Der Russenknall zum Auftakt: Jetzt ist es eine WM

SPORT1-Chefreporter Florian Plettenberg war live beim Auftaktspiel dabei

Mit dem Ball aus dem All gabs den ersten Russenknall – und für SPORT1 war ich dabei, als Russland Geschichte geschrieben hat.

Denn ein 5:0 zum Auftakt einer WM gab es seit dem ersten offiziellen Eröffnungsspiel 1966 noch nie - schon gar nicht mit einem Spielball, der zuvor mit drei Kosmonauten auf einem Kurztrip im Weltall war.

Habe ich so ein deutliches Ergebnis erwartet? Nein.
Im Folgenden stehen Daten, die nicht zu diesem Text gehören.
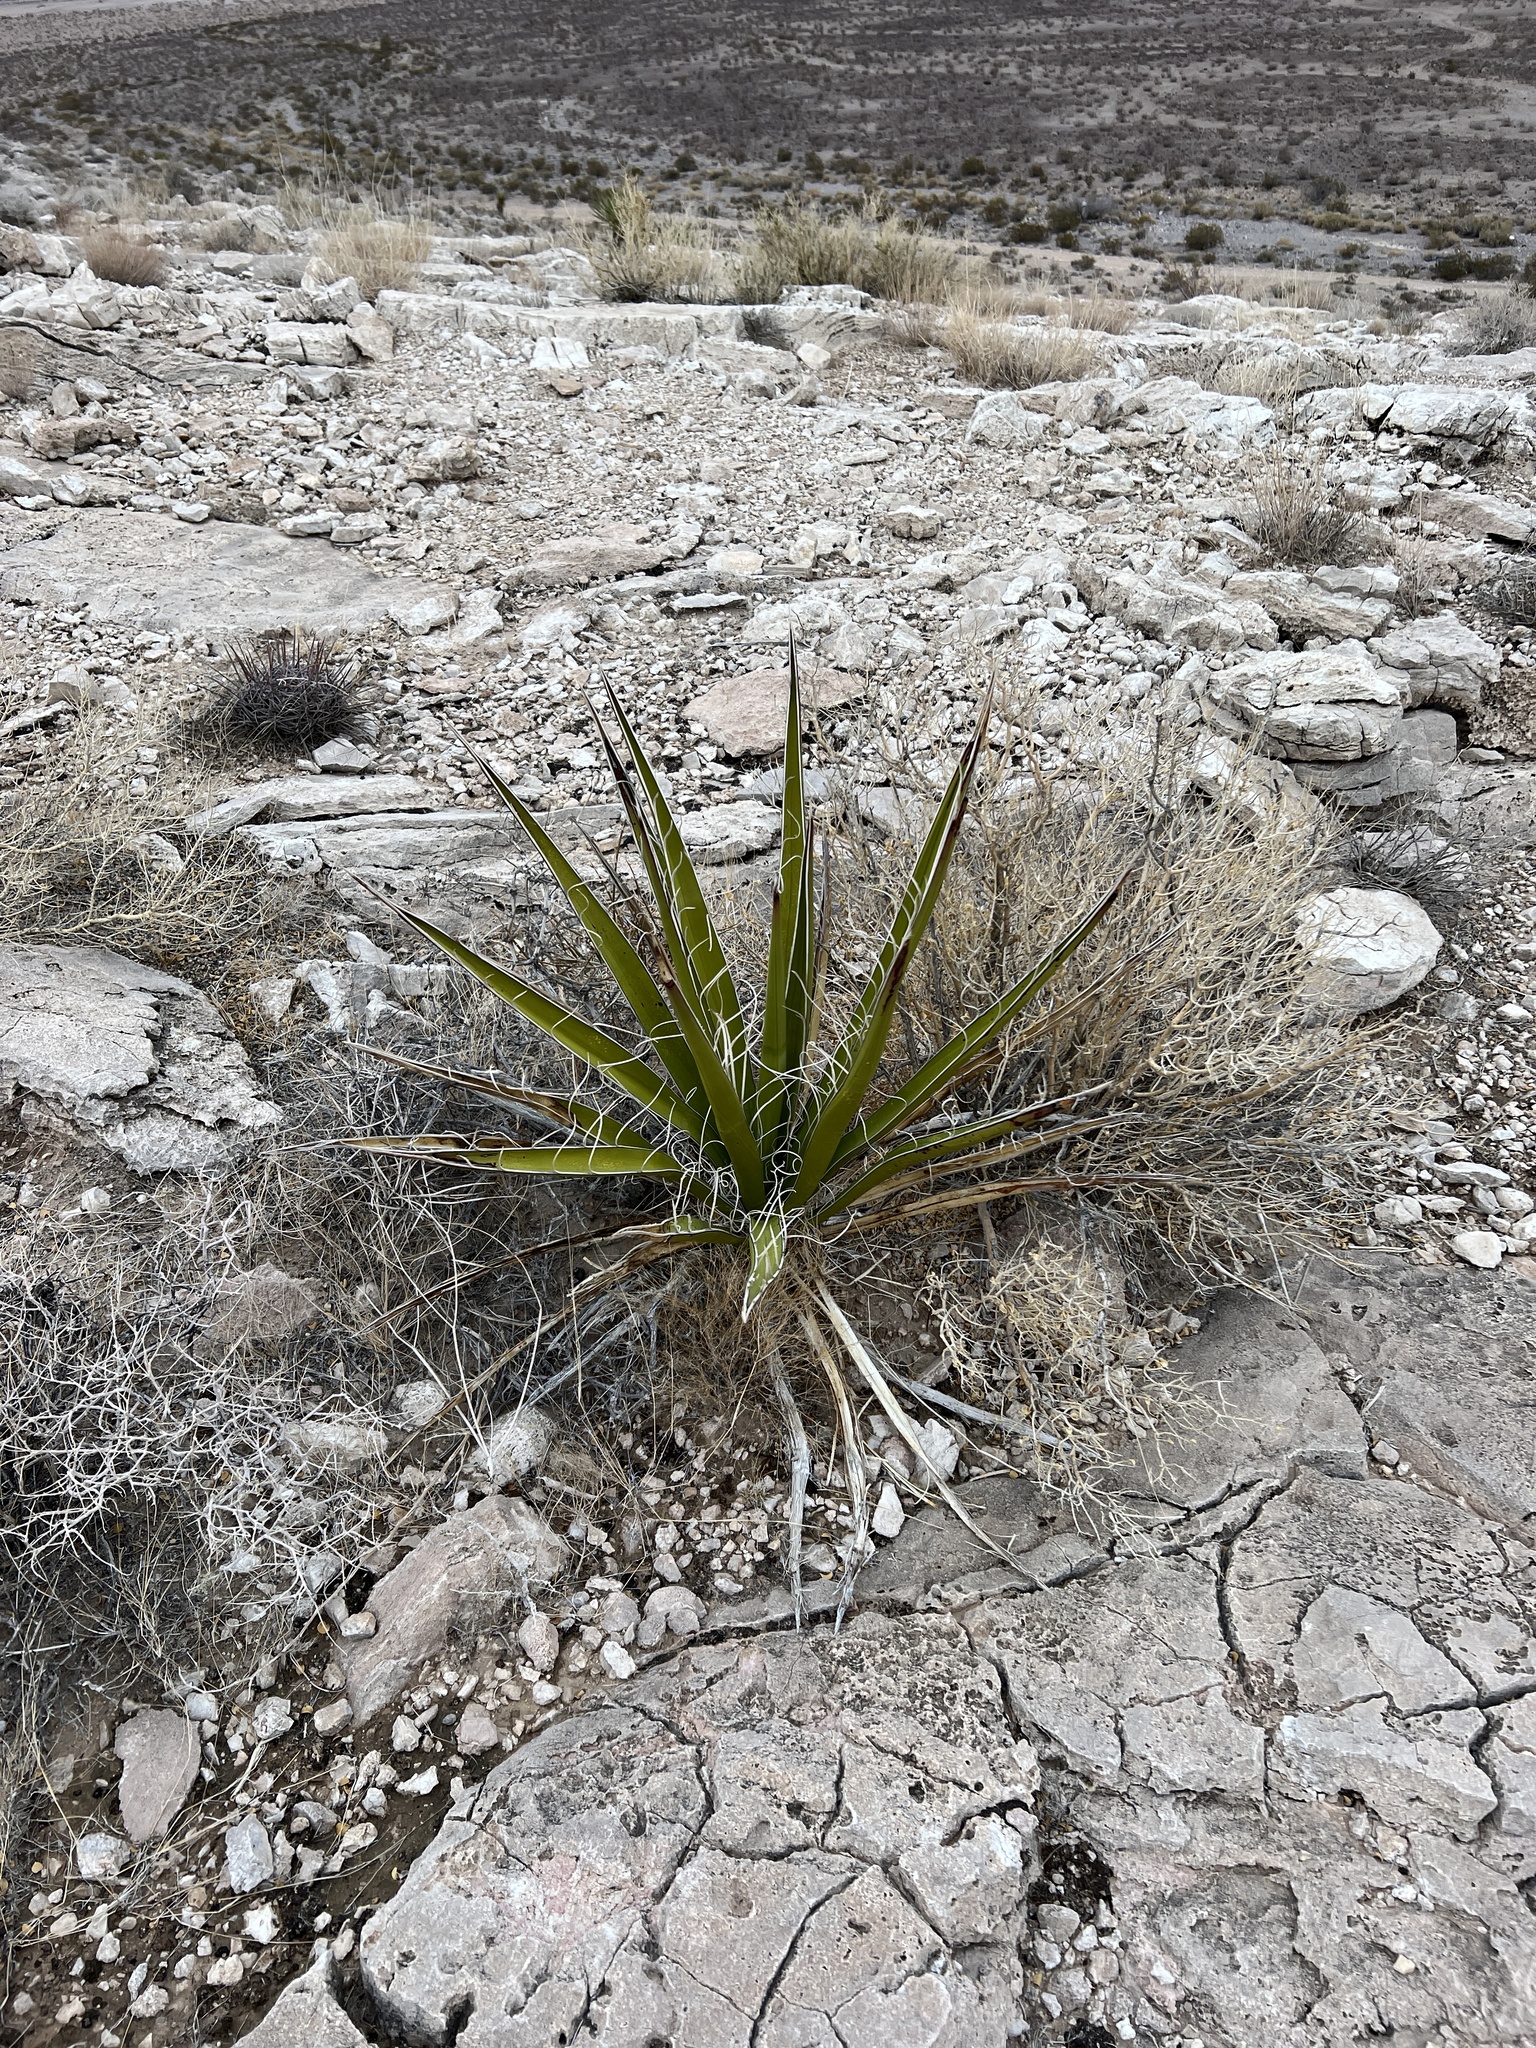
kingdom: Plantae
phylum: Tracheophyta
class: Liliopsida
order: Asparagales
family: Asparagaceae
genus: Yucca
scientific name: Yucca schidigera
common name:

Habe ich so eine Stimmung im Stadion erwartet? Auch nicht.

Zum Einen, weil die überalterte Russen-Mannschaft seit zuletzt sieben Spielen sieglos war und selbst Präsident Wladimir Putin feststellte, dass sein Land seit geraumer Zeit keinen guten Fußball spiele.

Zum anderen, weil ich seit meiner Ankunft in Russland am vergangenen Montag noch kein wirkliches WM-Fieber in und um Moskau erlebt habe. Die Stimmung war bislang eher nicht vorhanden bis miserabel.

Vatutinki: Einöde, keine Fahnen, kein Gesang

Vielleicht mag diese Wahrnehmung aber auch daran liegen, dass wir uns durch die Berichterstattung über die deutsche Nationalmannschaft überwiegend in Vatutinki aufhalten.

35 Kilometer vor den Toren Moskaus hielt die WM-Euphorie im eigenen Land bislang keinen Einzug.

Dort herrscht Einöde, es wehen keine Fahnen an den zahlreichen Autos der überfüllten Straßen, es gibt dort keinen Gesang, keine Fanscharen.

Umso erstaunter war ich, als ich am Donnerstag die Stimmung im mit 78.011 befüllten Luschniki-Stadion erlebt habe.

Hauptverantwortlich war dafür jedoch nicht Stargast Robbie Williams, der auf der Eröffnungsfeier seine Evergreens zum Besten gab. Es waren die russischen Anhänger, die ihr Team sprichwörtlich nach vorne peitschten.

Gänsehaut bei der Nationalhymne

Als die Nationalhyme der "Sbornaja" vor Anpfiff erklang, hatte ich erstmals Gänsehaut und das Gefühl: Jetzt ist es eine WM. Jetzt haben die Russen verstanden, dass sie als Gastgeber der Türöffner sind und sie den Stimmungs-Kurs mitbestimmen, den hunderttausende angereiste Fans und die Millionen Zuschauer vor den Bildschirmen mit annehmen werden.

Um mich herum sangen tausende stolze Russen ihre Hymne mit, selbst die jungen Volunteers verließen ihre Posten und stimmten erfreut mit ein. Der Jubel, die Freude und der Stolz währten aber nicht nur vorübergehend, sie hielten fast das gesamte Spiel an.

Dann der Anpfiff, die frühe Führung, die erste Laola-Welle durchs Stadion - mindestens fünf weitere sollten folgen.

Es schien, als glaubten die Russen selbst nicht, dass ihre Mannschaft noch vier Tore nachlegen könnte, obwohl sich sogar Leistungsträger Dsagojew bereits nach 24 Minuten schwer verletzte.

Die Fans euphorisierten sich einfach selbst und ließen sich von der Tor-Gala ihrer Elf anstecken. Auch mexikanische und peruanische Fans neben mir wurden von den fünf Russen-Knallern in WM-Euphorie versetzt und feierten mit den Gastgebern. Sie sangen mit, machten Selfies und zelebrierten den WM-Auftakt.

Dennoch: keine Ekstase nach dem Spiel

Wer jedoch nach Abpfiff einen Ausnahmezustand rund um das Luschniki-Stadion erwartete, wurde enttäuscht. Klar, die russischen Fans waren glücklich und hatten dieses Ergebnis selbst nicht erwartet - von einer Ekstase jedoch waren sie noch weit entfernt.

Es gab Gesänge, es herrschte eine gute, friedliche Stimmung aber man hatte nicht das Gefühl, dass der Gastgeber die Saudis mit 5:0 aus dem Stadion geschossen hatte.

Vielmehr war eine Erleichterung darüber zu spüren, die erste WM-Hürde erfolgreich genommen zu haben. Zahlreiche Fans bestätigten genau diese Erleichterung in unser SPORT1-Mikro.